Suriye'de Türkiye'nin elinde kalan saatli bomba

2011 yılında patlak veren Suriye iç savaşı, büyük güçlerin ve Türkiye'nin de dahil olmasıyla uzadıkça uzadı ve dokuzuncu yılına girmek üzere.

Suriye'de Türkiye'nin elinde kalan saatli bomba

2011 yılında patlak veren Suriye iç savaşı, büyük güçlerin ve Türkiye'nin de dahil olmasıyla uzadıkça uzadı ve dokuzuncu yılına girmek üzere.

Tam savaşın sona erdiğine dair bir parça umut yeşerirken, ABD'nin, Rusya'nın ya da Türkiye'nin bir hamlesiyle taşlar yeniden yerinden oynuyor ve savaşın sönmeye yüz tutan ateşi yeniden kıvılcımlar saçıyor etrafa.

Peki dokuz yıla yaklaşan bu savaşta Türkiye ne kazandı ne kaybetti?

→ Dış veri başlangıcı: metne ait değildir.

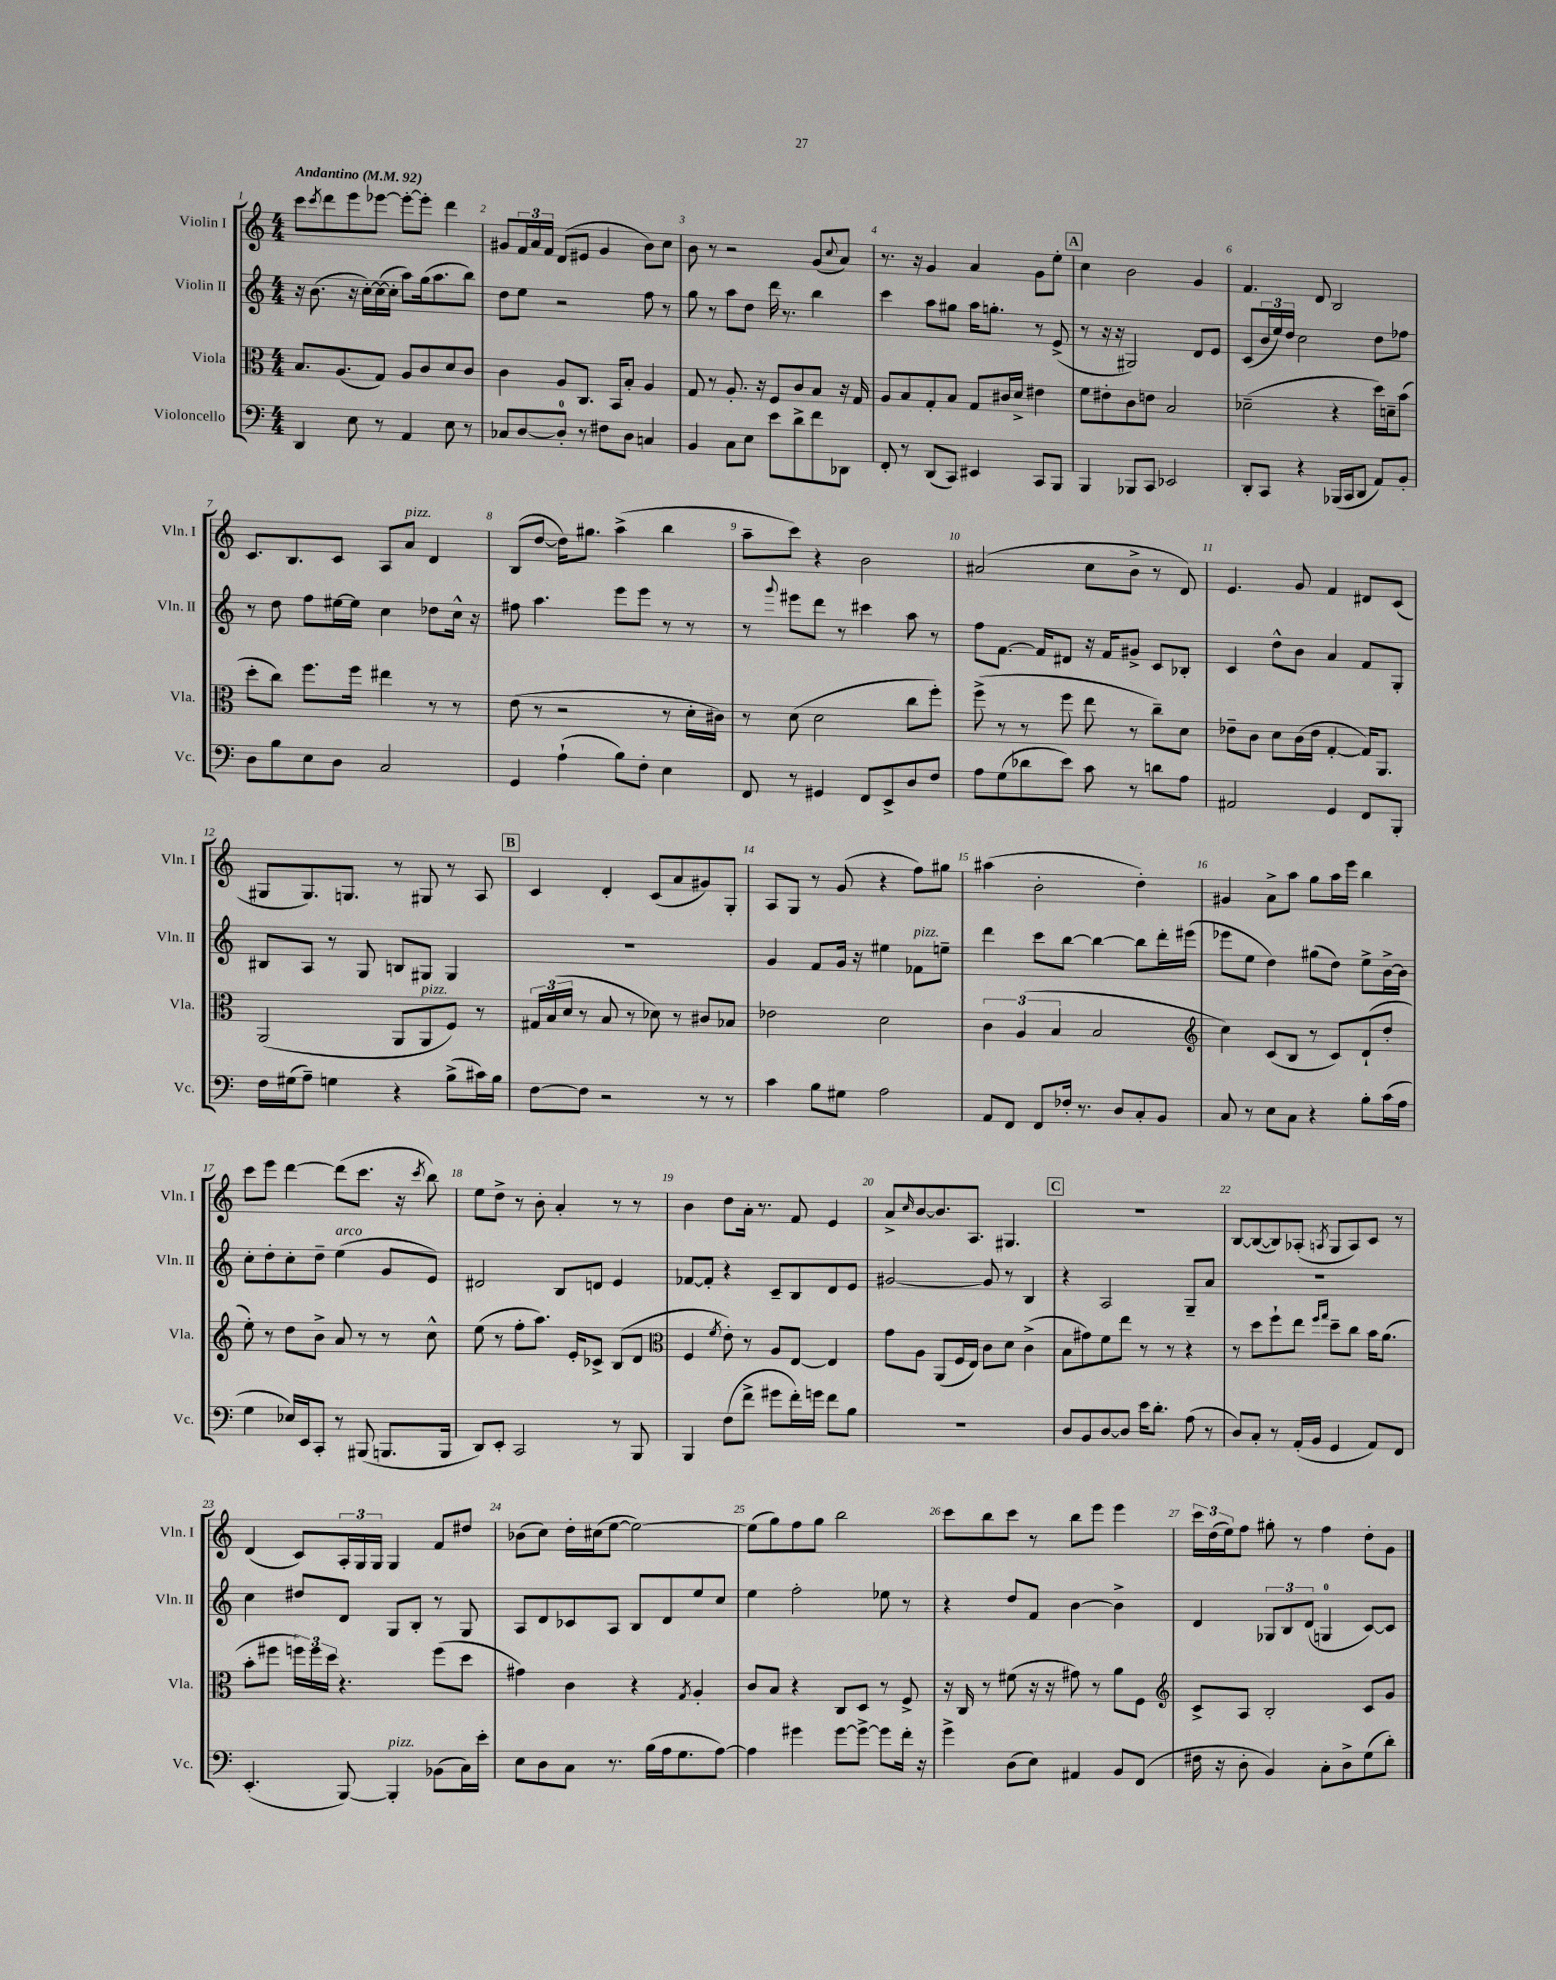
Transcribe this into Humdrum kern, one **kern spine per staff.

Gazeteci Hediye Levent'e göre, sekiz yılın sonunda Türkiye'nin elinde beş milyona yakın mülteci, 'Milli Ordu' olarak nitelendirilen ancak cihatçı artıkları ile dolu, bir nevi saatli bomba olan ve Türkiye'nin Suriye'ye yönelik operasyonlarından 'koçbaşı' gibi kullandığı, savaş suçu işlemekle itham edilen Özgür Suriye Ordusu (ÖSO) ile, uluslararası arenada büyük bir yalnızlaşma kaldı.

Türkiye ile Rusya arasında, 22 Ekim'de Soçi'de varılan 'Kuzey Suriye anlaşması'nı değerlendiren Levent, bundan sonraki süreçte, Türkiye'nin Suriye'nin toprak bütünlüğü ile ilgili daha dikkatli ve hassas olmaya zorlanabileceğini belirtti.

Türkiye'nin Suriye toprakları olan Afrin ve Azez'deki varlığının, 'Suriye'nin toprak bütünlüğünü tanıyoruz' yaklaşımını boşa düşürdüğüne değinen Levent, "Türkiye niye Suriye Milli Ordusu’nu destekliyor? Suriye’de rejim değiştirmeyi mi hedefliyor? Türkiye’nin Suriye’deki manevra alanı artık daralmıştır. Özellikle son dönemlerde ABD ve Rusya’yı birbirlerine karşı koz olarak kullanarak, varlığını bugüne kadar getirdi. Ama artık hat çevirecek alan kalmadı. Türkiye, Şam ile görüşmek zorundaydı. Soçi’de yapılan anlaşma çerçevesinde bu süreç başladı. Başlamasaydı sahadaki gelişmeler belki çok daha ağır şartlarda Şam’la görüşmeye mecbur edebilirdi" yorumunu yaptı.

ÖSO'nun 30 bileşeninden 17'sinin Rusya tarafından terörist sayıldığına işaret eden Levent, "Diğer taraftan Türkiye’nin terörist saydığı YPG’yi Rusya ve Şam rejimi terörist saymıyor. Yani kimin terörist olup kimin terörist olmadığı gibi bir durumu var. Bu durum önümüzdeki günlerde sahadaki siyasi pazarlıkla devam edecek" ifadelerini kullandı.

Levent, Türkiye açısından Suriye'deki iç savaştan geriye kalanlarla ilgili de şu yorumu yaptı:

"Türkiye’nin elinde binlerce mensubu olan bir ‘Milli Ordu’ ve 5 milyona yakın mülteci kaldı. Korkunç bir şekilde yalnızlaşan bir Türkiye var. Artık günümüzde Trump’ın bir Tweet ile bir gecede bilmem kaç milyon dolar borcumuzun arttığı kırılgan bir ekonomisi olan bir ülke kaldı. Suriye sahasına dönecek olursak bu süreç, ‘Rejim değiştirmek birkaç hafta sürer. Ondan sonra her şey yoluna girecek’ şeklinde başladı.

Ancak en nihayetinde Türkiye Suriye’de atacağı adımlar konusunda Rusya’ya bağımlı hale geldi. İşin daha da trajiği Türkiye 900 kilometre sınırı olan Suriye ile artık Rusya’nın çerçevesini, içeriğini belirlediği bir formatta ilişkilerini başlatacak. Bunlar göz önüne alınınca bir kazanım elde etti demek doğru olmaz."